The past week witnessed a flurry of activity in the smallcaps and midcaps as they continued their upward trajectory for the 12th consecutive week. However, as the market approached the 13th week, signs of pressure started to emerge, halting the rally in its tracks.
One fascinating statistic that stands out is the limited number of BSE stocks that boast a market capitalisation of over Rs 1,000 crore. Out of all the listed companies on the BSE, only 1,005 fall into this category.
Among these, a mere 251 companies have managed to generate profits. What sets them apart is their high price-to-earnings (P/E) ratio, with 50 times or more being the benchmark for this select group.
Comparing these numbers to the situation on March 31, when the market was at its lowest point before the rally commenced, the P/E ratio for this group of stocks was around 15 percent. Now, however, an incredible 63 stocks sport a P/E ratio exceeding 100. These figures are far from insignificant and indicate the substantial growth and potential within these companies.
Shifting our focus back to the Nifty itself, the midcap and smallcap indices experienced their first pullback after 12 weeks of consecutive gains. On Friday, the Nifty closed precisely at the 20-day moving average (DMA), a level of significant importance for traders looking at short-term positions.

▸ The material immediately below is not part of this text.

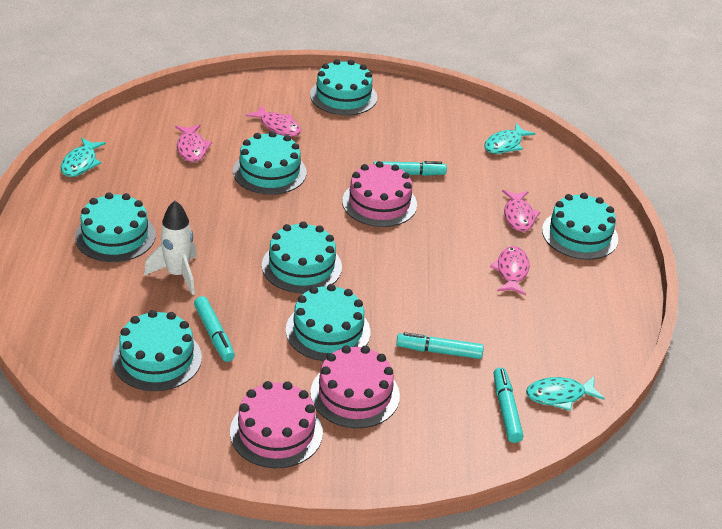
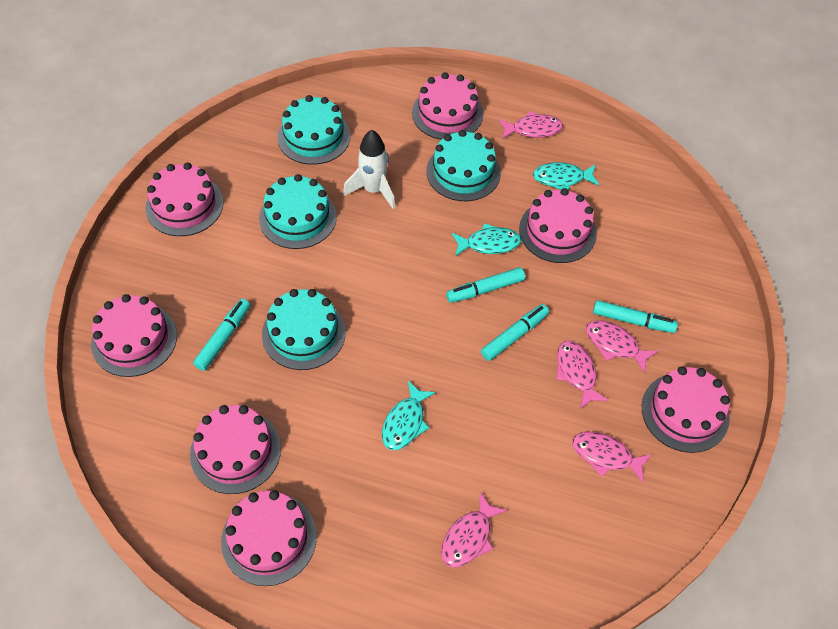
pink cake: [230,381,323,468] [310,345,400,428] [342,161,417,227] = 3 -> [91,294,177,377] [145,162,223,236] [190,405,281,494] [221,490,317,586] [412,72,483,140] [519,188,597,263] [642,366,730,453] = 7
pink fish: [175,124,212,162] [245,105,301,137] [490,246,530,295] [502,190,540,232] = 4 -> [441,492,507,567] [499,111,563,139] [556,341,609,409] [572,432,652,483] [586,320,658,373] = 5
turquoise cake: [75,192,156,262] [113,310,202,391] [233,131,307,195] [262,221,342,293] [286,284,370,361] [310,59,377,115] [542,193,618,260] = 7 -> [259,174,337,249] [262,289,346,370] [277,95,351,165] [426,130,501,201] = 4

The number to watch was 18,660, which had been highlighted on Thursday and Friday. With no clear direction, the market awaits a decisive move that will likely occur early next week, just before the midweek holiday.
While the Indian market has witnessed a broad-based rally, encompassing a diverse range of sectors, the situation in the United States paints a different picture.
The rally across the Atlantic has been notably narrow, primarily driven by the success of only six or seven stocks. These companies have experienced substantial growth due to the widespread belief that artificial intelligence (AI) will disrupt traditional industries.
In contrast to the Indian scenario, the outlook for the NASDAQ in the US remains divided. Some analysts predict that it will continue to climb and achieve new highs, while others believe that a correction is imminent.
The crucial question now is whether a potential correction in the NASDAQ will coincide with a correction in the Indian market, as many experts anticipate. Over the next few days, the market will provide the answers to these pressing questions.
Meanwhile, the Nifty itself hovers around a crucial juncture, closely aligned with the 20-day moving average. The market's performance in the coming days will shed light on its next course of action and provide valuable insights for investors and traders alike.